Наиболее эффективным компонентом англиканского и протестантского евангелизма было проповедование, хотя «пылкий стиль» проповедей убежденных кальвинистов-фанатиков вызывал неприятие слушателей. Выделено четыре этапа развития проповедничества, не все из которых одновременно достигались в каждом приходе или графстве: первый – «апостольский», или исходный этап, когда странствующие проповедники объезжали сельскую местность; второй – созидательный этап, когда люди приходили к проповеднику по базарным дням или на «толкования Священного Писания», «соединенные наставления» или пуританские «посты»; третья – переходный этап, когда назначали постоянного проповедующего викария во многих городах с ярмарками, сельских приходах и в городских центрах, и пятый – полностью развитый этап (не везде достигнутый ранее 1620-х годов), когда проповеди стали обычным делом. Однако поразительно, что личные убеждения Елизаветы и нехватка ресурсов препятствовали введению полномасштабной государственной программы для распространения протестантской проповеди. Успехи в значительной степени достигались за счет добровольных усилий меньшинства, даже когда многие дела протестантских активистов были нелицензированными или «не предусмотрены законом». Тогда как при Генрихе VIII и Эдуарде VI побуждение к Реформации шло в основном сверху, то при Елизавете, напротив, «исходный импульс» протестантского евангелизма исходил снизу[718]

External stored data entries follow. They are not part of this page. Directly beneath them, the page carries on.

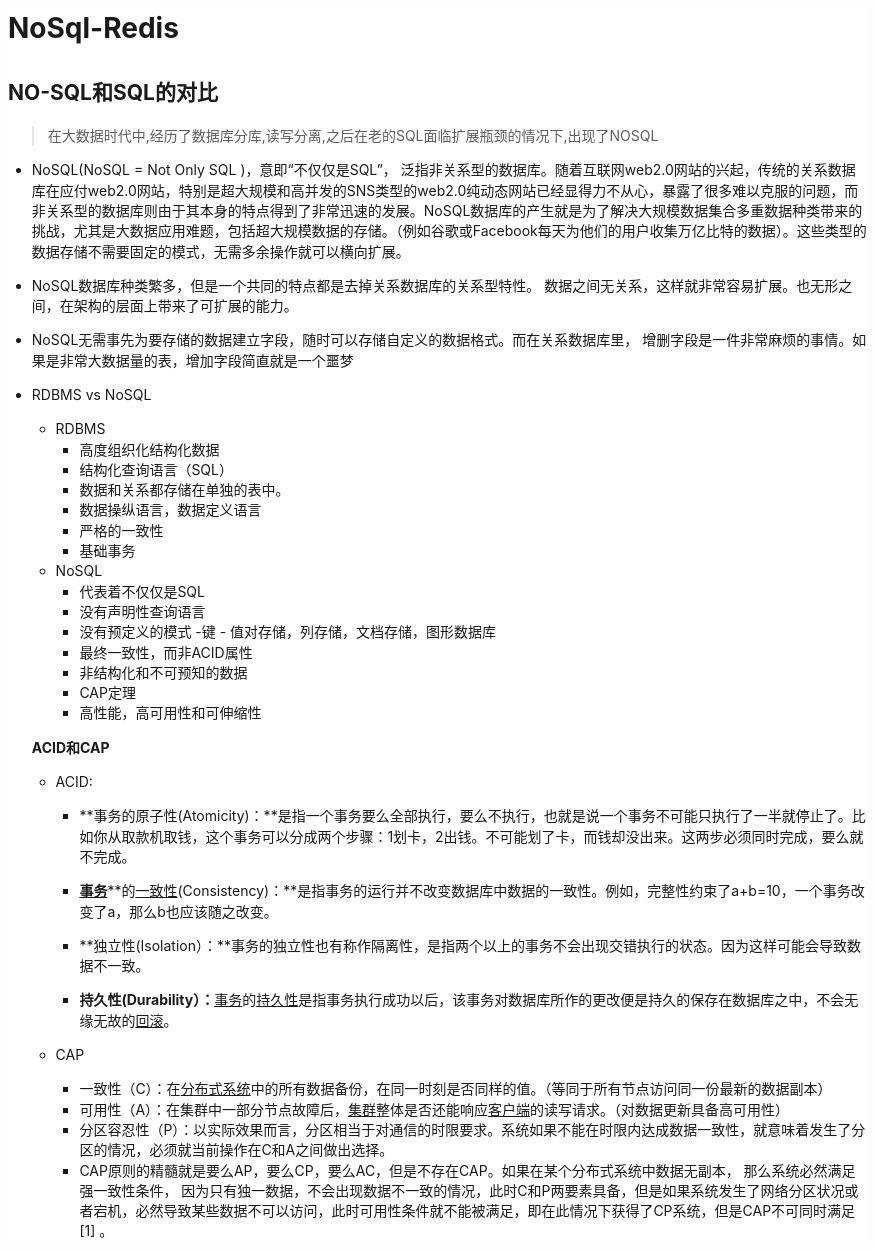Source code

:# NoSql-Redis

## NO-SQL和SQL的对比

> 在大数据时代中,经历了数据库分库,读写分离,之后在老的SQL面临扩展瓶颈的情况下,出现了NOSQL

- NoSQL(NoSQL = Not Only SQL )，意即“不仅仅是SQL”，
    泛指非关系型的数据库。随着互联网web2.0网站的兴起，传统的关系数据库在应付web2.0网站，特别是超大规模和高并发的SNS类型的web2.0纯动态网站已经显得力不从心，暴露了很多难以克服的问题，而非关系型的数据库则由于其本身的特点得到了非常迅速的发展。NoSQL数据库的产生就是为了解决大规模数据集合多重数据种类带来的挑战，尤其是大数据应用难题，包括超大规模数据的存储。（例如谷歌或Facebook每天为他们的用户收集万亿比特的数据）。这些类型的数据存储不需要固定的模式，无需多余操作就可以横向扩展。

- NoSQL数据库种类繁多，但是一个共同的特点都是去掉关系数据库的关系型特性。
    数据之间无关系，这样就非常容易扩展。也无形之间，在架构的层面上带来了可扩展的能力。

- NoSQL无需事先为要存储的数据建立字段，随时可以存储自定义的数据格式。而在关系数据库里，
    增删字段是一件非常麻烦的事情。如果是非常大数据量的表，增加字段简直就是一个噩梦

- RDBMS vs NoSQL

    - RDBMS
        - 高度组织化结构化数据
        - 结构化查询语言（SQL）
        - 数据和关系都存储在单独的表中。
        - 数据操纵语言，数据定义语言
        - 严格的一致性
        - 基础事务
    - NoSQL
        - 代表着不仅仅是SQL
        - 没有声明性查询语言
        - 没有预定义的模式
          -键 - 值对存储，列存储，文档存储，图形数据库
        - 最终一致性，而非ACID属性
        - 非结构化和不可预知的数据
        - CAP定理
        - 高性能，高可用性和可伸缩性

    **ACID和CAP**

    - ACID: 

        - **事务的原子性(Atomicity)：**是指一个事务要么全部执行，要么不执行，也就是说一个事务不可能只执行了一半就停止了。比如你从取款机取钱，这个事务可以分成两个步骤：1划卡，2出钱。不可能划了卡，而钱却没出来。这两步必须同时完成，要么就不完成。
        - [**事务**](https://baike.baidu.com/item/事务)**的[一致性](https://baike.baidu.com/item/一致性)(Consistency)：**是指事务的运行并不改变数据库中数据的一致性。例如，完整性约束了a+b=10，一个事务改变了a，那么b也应该随之改变。

        - **独立性(Isolation）：**事务的独立性也有称作隔离性，是指两个以上的事务不会出现交错执行的状态。因为这样可能会导致数据不一致。

        - **持久性(Durability）：**[事务](https://baike.baidu.com/item/事务)的[持久性](https://baike.baidu.com/item/持久性)是指事务执行成功以后，该事务对数据库所作的更改便是持久的保存在数据库之中，不会无缘无故的[回滚](https://baike.baidu.com/item/回滚)。

    - CAP

        - 一致性（C）：在[分布式系统](https://baike.baidu.com/item/分布式系统/4905336)中的所有数据备份，在同一时刻是否同样的值。（等同于所有节点访问同一份最新的数据副本）
        - 可用性（A）：在集群中一部分节点故障后，[集群](https://baike.baidu.com/item/集群/5486962)整体是否还能响应[客户端](https://baike.baidu.com/item/客户端/101081)的读写请求。（对数据更新具备高可用性）
        - 分区容忍性（P）：以实际效果而言，分区相当于对通信的时限要求。系统如果不能在时限内达成数据一致性，就意味着发生了分区的情况，必须就当前操作在C和A之间做出选择。
        - CAP原则的精髓就是要么AP，要么CP，要么AC，但是不存在CAP。如果在某个分布式系统中数据无副本， 那么系统必然满足强一致性条件， 因为只有独一数据，不会出现数据不一致的情况，此时C和P两要素具备，但是如果系统发生了网络分区状况或者宕机，必然导致某些数据不可以访问，此时可用性条件就不能被满足，即在此情况下获得了CP系统，但是CAP不可同时满足 [1] 。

.Широкое предположение традиционной историографии, что преобладающая тенденция пуританизма была потенциально мятежной и поэтому чуждой англиканской церкви, ошибочно. Совсем немногие пуритане имели «революционные» планы; подавляющее их большинство решительно отвергало раскол. Пуританство не только не было внешней угрозой, но и само утверждение протестантства внутри англиканской церкви происходило в основном благодаря «пуританским» проповедникам и наставникам, а также заразительному воодушевлению тех, кто «искал» проповедей. «Благочестивые» проповедники и наставники, хоть и социально обособленные в силу их незначительного статуса, восполняли недостаток официальных протестантских проповедников и к 1603 году внесли существенный вклад в решающее продвижение приходского англиканства к реформатской вере. К тому же, несмотря на то что часто полагают, будто церковь времен Елизаветы была суровым институтом с ограниченной способностью включать в себя автономные движения, это представление недооценивает важную роль «пуританского» евангелизма, которую он сыграл для подтверждения правильности государственной церкви в глазах убежденных протестантов[719]
. На самом деле до господства Лода пуританизм вполне мог стать соперником национальной и приходской церкви.Обидное название «пуританин» использовали для указания на характер и набор убеждений, которые оппоненты не одобряли. В религиозном смысле слово означало, что пуританин – это «церковный мятежник» или пылкий протестант; в моральном – придирчивый или предвзятый человек; а в социальном – не джентльмен, попросту «наглец». На уровне непосредственного ругательства это оскорбление невыразительно; определение Бена Джонсона – «ханжа и еретик» – резюмирует этот тупик. Роль пуритан в евангелизме и образовании, ценность для правительства пуританских публицистов в качестве антипапских пропагандистов после буллы Regnans in excelsis свидетельствуют о всеобъемлющей неопределенности. Основной раздел проходил между «благочестивыми» и «безнравственными»: тех, кто использовал слово «пуританин», чтобы нападать на «благочестивых», считали проклявшими себя собственным языком[720]
.Суть пуританской позиции заключалась в способности «благочестивых» протестантов узнавать друг друга в безнравственном и греховном мире[721]
. Они верили в преобразующий эффект Божьего мира. Духовное совершенствование верующего достигалось сочетанием «благочестивого товарищества» и пуританской духовной силы, сподвигавшей мужчин и женщин осваивать путь к спасению. Верующие следовали кальвинистскому ordo salutis: предопределение, призвание свыше, оправдание, освящение, прославление. Такова была психологическая модель, которую, как считалось, явили все «праведники» и которой должны следовать все желающие спастись. Так, «пуритане» с помощью глубокого самоанализа следили за работой закона о предопределении в своих душах, а потом свидетельствовали о благодати, которая сходила на них через работу, направленную против Антихриста, плоти, греха и светского мира[722]. Их евангелический порыв был более чем традицией их искусства; он представлял собой суть пуританского мироощущения. Разнообразные нападки пуритан на «Книгу общих молитв» и епископат были зримыми и внешними признаками их стремления к «дальнейшей реформации».